» WORK REQUIRED
Type each record below again, with the same words.

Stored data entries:
◇ ◇ ◇ ◇ ◇
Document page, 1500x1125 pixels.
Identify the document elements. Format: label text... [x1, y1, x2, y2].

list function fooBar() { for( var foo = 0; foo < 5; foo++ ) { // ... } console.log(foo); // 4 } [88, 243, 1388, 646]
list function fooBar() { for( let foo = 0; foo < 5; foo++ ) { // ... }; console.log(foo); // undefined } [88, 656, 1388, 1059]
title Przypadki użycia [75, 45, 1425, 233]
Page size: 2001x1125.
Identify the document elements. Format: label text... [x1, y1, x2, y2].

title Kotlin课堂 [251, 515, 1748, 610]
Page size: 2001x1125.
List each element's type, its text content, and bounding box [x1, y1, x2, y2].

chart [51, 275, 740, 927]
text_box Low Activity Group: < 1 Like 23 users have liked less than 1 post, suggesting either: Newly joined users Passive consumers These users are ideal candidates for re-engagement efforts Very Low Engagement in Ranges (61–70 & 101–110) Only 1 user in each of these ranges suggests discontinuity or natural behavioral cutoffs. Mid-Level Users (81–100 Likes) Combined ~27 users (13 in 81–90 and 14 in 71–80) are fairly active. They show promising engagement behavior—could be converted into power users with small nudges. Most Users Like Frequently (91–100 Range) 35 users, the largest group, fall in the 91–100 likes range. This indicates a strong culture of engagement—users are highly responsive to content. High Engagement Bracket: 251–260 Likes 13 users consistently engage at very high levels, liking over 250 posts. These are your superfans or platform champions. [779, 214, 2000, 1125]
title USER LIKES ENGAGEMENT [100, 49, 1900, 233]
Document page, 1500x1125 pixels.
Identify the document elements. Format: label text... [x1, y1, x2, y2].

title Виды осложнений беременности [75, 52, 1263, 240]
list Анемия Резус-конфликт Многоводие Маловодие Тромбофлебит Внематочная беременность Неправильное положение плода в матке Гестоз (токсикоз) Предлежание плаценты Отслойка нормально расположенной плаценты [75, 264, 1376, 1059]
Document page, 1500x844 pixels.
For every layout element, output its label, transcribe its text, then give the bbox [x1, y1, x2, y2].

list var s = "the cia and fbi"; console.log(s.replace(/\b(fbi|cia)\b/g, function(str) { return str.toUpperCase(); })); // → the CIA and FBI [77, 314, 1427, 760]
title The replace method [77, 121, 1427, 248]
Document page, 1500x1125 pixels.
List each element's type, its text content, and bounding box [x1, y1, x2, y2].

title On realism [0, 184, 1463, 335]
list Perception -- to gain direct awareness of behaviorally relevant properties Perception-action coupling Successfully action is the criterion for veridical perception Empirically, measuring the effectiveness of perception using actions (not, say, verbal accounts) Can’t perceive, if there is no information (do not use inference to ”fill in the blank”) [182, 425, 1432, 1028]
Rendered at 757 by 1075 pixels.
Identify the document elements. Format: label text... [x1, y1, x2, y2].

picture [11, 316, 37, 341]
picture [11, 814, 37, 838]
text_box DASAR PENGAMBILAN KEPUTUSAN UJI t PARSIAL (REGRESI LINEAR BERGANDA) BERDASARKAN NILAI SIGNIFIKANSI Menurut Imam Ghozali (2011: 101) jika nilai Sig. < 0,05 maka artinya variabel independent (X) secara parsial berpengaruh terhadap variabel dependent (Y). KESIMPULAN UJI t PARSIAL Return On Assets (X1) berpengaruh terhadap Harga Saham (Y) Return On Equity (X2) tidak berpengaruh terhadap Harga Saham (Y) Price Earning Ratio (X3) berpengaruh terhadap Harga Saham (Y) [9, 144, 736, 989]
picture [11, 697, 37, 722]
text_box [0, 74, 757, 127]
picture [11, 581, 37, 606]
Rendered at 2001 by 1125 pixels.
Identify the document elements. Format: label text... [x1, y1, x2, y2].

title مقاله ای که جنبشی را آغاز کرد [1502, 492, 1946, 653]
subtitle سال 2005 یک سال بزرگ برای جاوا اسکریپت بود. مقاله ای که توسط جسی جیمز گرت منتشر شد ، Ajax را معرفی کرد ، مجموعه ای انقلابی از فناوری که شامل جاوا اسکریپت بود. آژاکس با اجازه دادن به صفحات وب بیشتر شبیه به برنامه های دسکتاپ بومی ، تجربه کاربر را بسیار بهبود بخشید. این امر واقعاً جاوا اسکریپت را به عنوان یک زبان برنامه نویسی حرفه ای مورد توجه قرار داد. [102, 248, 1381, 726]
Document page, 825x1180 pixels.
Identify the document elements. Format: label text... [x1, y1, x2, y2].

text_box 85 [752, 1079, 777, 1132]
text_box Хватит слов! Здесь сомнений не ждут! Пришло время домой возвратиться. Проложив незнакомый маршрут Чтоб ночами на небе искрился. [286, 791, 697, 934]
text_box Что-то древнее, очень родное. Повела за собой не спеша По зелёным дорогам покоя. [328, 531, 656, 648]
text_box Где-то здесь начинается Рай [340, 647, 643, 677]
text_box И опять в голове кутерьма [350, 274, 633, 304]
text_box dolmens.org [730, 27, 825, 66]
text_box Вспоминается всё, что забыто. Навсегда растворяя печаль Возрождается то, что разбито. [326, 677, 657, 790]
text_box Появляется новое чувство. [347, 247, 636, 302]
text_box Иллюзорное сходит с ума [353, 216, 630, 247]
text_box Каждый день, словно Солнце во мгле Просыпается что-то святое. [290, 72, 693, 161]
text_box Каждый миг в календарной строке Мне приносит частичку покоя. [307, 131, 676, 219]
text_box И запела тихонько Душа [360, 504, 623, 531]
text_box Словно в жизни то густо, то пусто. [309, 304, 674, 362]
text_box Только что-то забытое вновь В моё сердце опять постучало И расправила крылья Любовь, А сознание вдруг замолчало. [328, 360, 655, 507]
◇ ◇ ◇ ◇ ◇
» REPLY
Document page, 1500x1125 pixels.
Identify the document elements. Format: label text... [x1, y1, x2, y2].

list function fooBar() { for( var foo = 0; foo < 5; foo++ ) { // ... } console.log(foo); // 4 } [88, 243, 1388, 646]
list function fooBar() { for( let foo = 0; foo < 5; foo++ ) { // ... }; console.log(foo); // undefined } [88, 656, 1388, 1059]
title Przypadki użycia [75, 45, 1425, 233]
Page size: 2001x1125.
Identify the document elements. Format: label text... [x1, y1, x2, y2].

title Kotlin课堂 [251, 515, 1748, 610]
Page size: 2001x1125.
List each element's type, its text content, and bounding box [x1, y1, x2, y2].

chart [51, 275, 740, 927]
text_box Low Activity Group: < 1 Like 23 users have liked less than 1 post, suggesting either: Newly joined users Passive consumers These users are ideal candidates for re-engagement efforts Very Low Engagement in Ranges (61–70 & 101–110) Only 1 user in each of these ranges suggests discontinuity or natural behavioral cutoffs. Mid-Level Users (81–100 Likes) Combined ~27 users (13 in 81–90 and 14 in 71–80) are fairly active. They show promising engagement behavior—could be converted into power users with small nudges. Most Users Like Frequently (91–100 Range) 35 users, the largest group, fall in the 91–100 likes range. This indicates a strong culture of engagement—users are highly responsive to content. High Engagement Bracket: 251–260 Likes 13 users consistently engage at very high levels, liking over 250 posts. These are your superfans or platform champions. [779, 214, 2000, 1125]
title USER LIKES ENGAGEMENT [100, 49, 1900, 233]
Document page, 1500x1125 pixels.
Identify the document elements. Format: label text... [x1, y1, x2, y2].

title Виды осложнений беременности [75, 52, 1263, 240]
list Анемия Резус-конфликт Многоводие Маловодие Тромбофлебит Внематочная беременность Неправильное положение плода в матке Гестоз (токсикоз) Предлежание плаценты Отслойка нормально расположенной плаценты [75, 264, 1376, 1059]
Document page, 1500x844 pixels.
For every layout element, output its label, transcribe its text, then give the bbox [x1, y1, x2, y2].

list var s = "the cia and fbi"; console.log(s.replace(/\b(fbi|cia)\b/g, function(str) { return str.toUpperCase(); })); // → the CIA and FBI [77, 314, 1427, 760]
title The replace method [77, 121, 1427, 248]
Document page, 1500x1125 pixels.
List each element's type, its text content, and bounding box [x1, y1, x2, y2].

title On realism [0, 184, 1463, 335]
list Perception -- to gain direct awareness of behaviorally relevant properties Perception-action coupling Successfully action is the criterion for veridical perception Empirically, measuring the effectiveness of perception using actions (not, say, verbal accounts) Can’t perceive, if there is no information (do not use inference to ”fill in the blank”) [182, 425, 1432, 1028]
Rendered at 757 by 1075 pixels.
Identify the document elements. Format: label text... [x1, y1, x2, y2].

picture [11, 316, 37, 341]
picture [11, 814, 37, 838]
text_box DASAR PENGAMBILAN KEPUTUSAN UJI t PARSIAL (REGRESI LINEAR BERGANDA) BERDASARKAN NILAI SIGNIFIKANSI Menurut Imam Ghozali (2011: 101) jika nilai Sig. < 0,05 maka artinya variabel independent (X) secara parsial berpengaruh terhadap variabel dependent (Y). KESIMPULAN UJI t PARSIAL Return On Assets (X1) berpengaruh terhadap Harga Saham (Y) Return On Equity (X2) tidak berpengaruh terhadap Harga Saham (Y) Price Earning Ratio (X3) berpengaruh terhadap Harga Saham (Y) [9, 144, 736, 989]
picture [11, 697, 37, 722]
text_box [0, 74, 757, 127]
picture [11, 581, 37, 606]
Rendered at 2001 by 1125 pixels.
Identify the document elements. Format: label text... [x1, y1, x2, y2].

title مقاله ای که جنبشی را آغاز کرد [1502, 492, 1946, 653]
subtitle سال 2005 یک سال بزرگ برای جاوا اسکریپت بود. مقاله ای که توسط جسی جیمز گرت منتشر شد ، Ajax را معرفی کرد ، مجموعه ای انقلابی از فناوری که شامل جاوا اسکریپت بود. آژاکس با اجازه دادن به صفحات وب بیشتر شبیه به برنامه های دسکتاپ بومی ، تجربه کاربر را بسیار بهبود بخشید. این امر واقعاً جاوا اسکریپت را به عنوان یک زبان برنامه نویسی حرفه ای مورد توجه قرار داد. [102, 248, 1381, 726]
Document page, 825x1180 pixels.
Identify the document elements. Format: label text... [x1, y1, x2, y2].

text_box 85 [752, 1079, 777, 1132]
text_box Хватит слов! Здесь сомнений не ждут! Пришло время домой возвратиться. Проложив незнакомый маршрут Чтоб ночами на небе искрился. [286, 791, 697, 934]
text_box Что-то древнее, очень родное. Повела за собой не спеша По зелёным дорогам покоя. [328, 531, 656, 648]
text_box Где-то здесь начинается Рай [340, 647, 643, 677]
text_box И опять в голове кутерьма [350, 274, 633, 304]
text_box dolmens.org [730, 27, 825, 66]
text_box Вспоминается всё, что забыто. Навсегда растворяя печаль Возрождается то, что разбито. [326, 677, 657, 790]
text_box Появляется новое чувство. [347, 247, 636, 302]
text_box Иллюзорное сходит с ума [353, 216, 630, 247]
text_box Каждый день, словно Солнце во мгле Просыпается что-то святое. [290, 72, 693, 161]
text_box Каждый миг в календарной строке Мне приносит частичку покоя. [307, 131, 676, 219]
text_box И запела тихонько Душа [360, 504, 623, 531]
text_box Словно в жизни то густо, то пусто. [309, 304, 674, 362]
text_box Только что-то забытое вновь В моё сердце опять постучало И расправила крылья Любовь, А сознание вдруг замолчало. [328, 360, 655, 507]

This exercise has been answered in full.